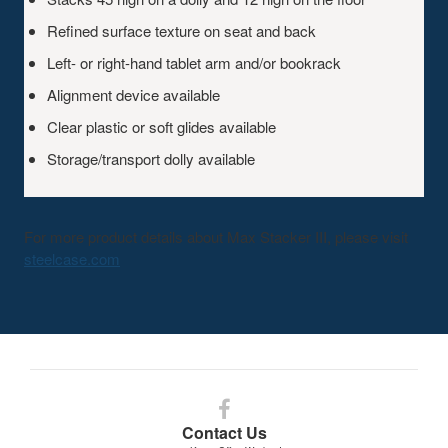
Refined surface texture on seat and back
Left- or right-hand tablet arm and/or bookrack
Alignment device available
Clear plastic or soft glides available
Storage/transport dolly available
For more product details about Max Stacker III, please visit
steelcase.com
Follow
us
Contact Us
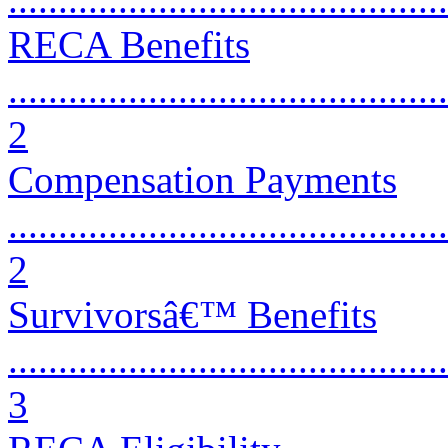
RECA Benefits
............................................
2
Compensation Payments
............................................
2
Survivorsâ€™ Benefits
............................................
3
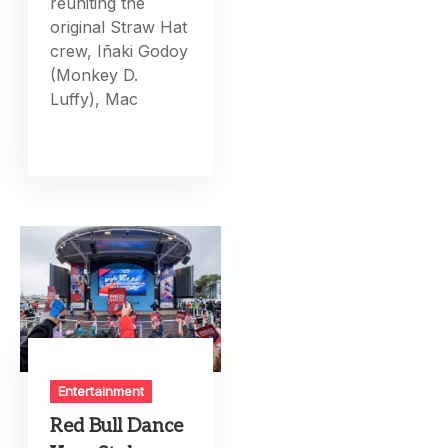
reuniting the
original Straw Hat
crew, Iñaki Godoy
(Monkey D.
Luffy), Mac
Entertainment
Red Bull Dance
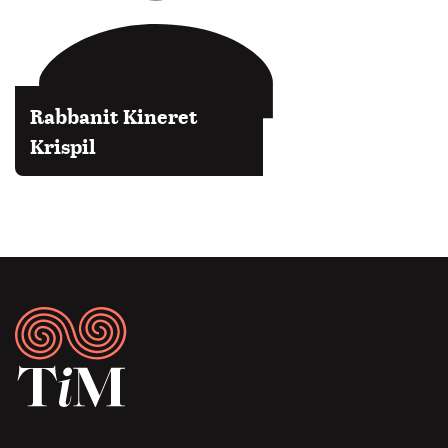
Rabbanit Kineret
Krispil
Footer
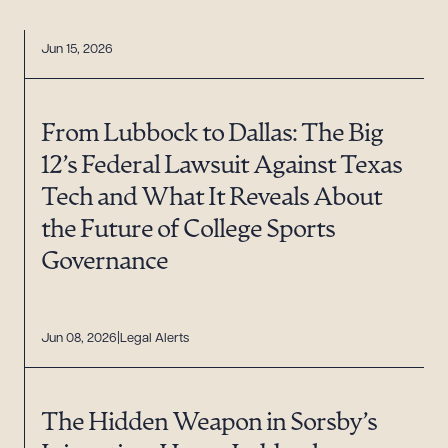
Jun 15, 2026
From Lubbock to Dallas: The Big
12’s Federal Lawsuit Against Texas
Tech and What It Reveals About
the Future of College Sports
Governance
Jun 08, 2026
Legal Alerts
The Hidden Weapon in Sorsby’s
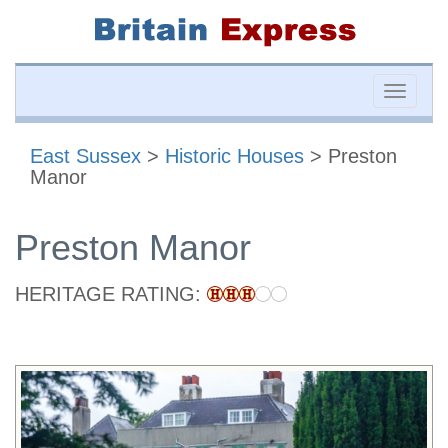
Toggle
naviga
East Sussex
>
Historic Houses
> Preston
Manor
Preston Manor
HERITAGE RATING:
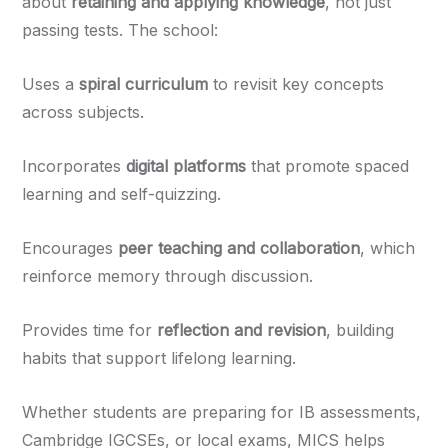
about
retaining and applying knowledge
, not just
passing tests. The school:
Uses a
spiral curriculum
to revisit key concepts
across subjects.
Incorporates
digital platforms
that promote spaced
learning and self-quizzing.
Encourages
peer teaching and collaboration
, which
reinforce memory through discussion.
Provides time for
reflection and revision
, building
habits that support lifelong learning.
Whether students are preparing for IB assessments,
Cambridge IGCSEs, or local exams, MICS helps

→ **Requirement**
Output each record verbatim, but skip anything that is a picture.

→ **Answer space**
Refined surface texture on seat and back
Left- or right-hand tablet arm and/or bookrack
Alignment device available
Clear plastic or soft glides available
Storage/transport dolly available
For more product details about Max Stacker III, please visit
steelcase.com
Follow
us
Contact Us
RECA Benefits
............................................
2
Compensation Payments
............................................
2
Survivorsâ€™ Benefits
............................................
3
reuniting the
original Straw Hat
crew, Iñaki Godoy
(Monkey D.
Luffy), Mac
Entertainment
Red Bull Dance
Rabbanit Kineret
Krispil
Footer
Jun 15, 2026
From Lubbock to Dallas: The Big
12’s Federal Lawsuit Against Texas
Tech and What It Reveals About
the Future of College Sports
Governance
Jun 08, 2026
Legal Alerts
The Hidden Weapon in Sorsby’s
Toggle
naviga
East Sussex
>
Historic Houses
> Preston
Manor
Preston Manor
HERITAGE RATING:
about
retaining and applying knowledge
, not just
passing tests. The school:
Uses a
spiral curriculum
to revisit key concepts
across subjects.
Incorporates
digital platforms
that promote spaced
learning and self-quizzing.
Encourages
peer teaching and collaboration
, which
reinforce memory through discussion.
Provides time for
reflection and revision
, building
habits that support lifelong learning.
Whether students are preparing for IB assessments,
Cambridge IGCSEs, or local exams, MICS helps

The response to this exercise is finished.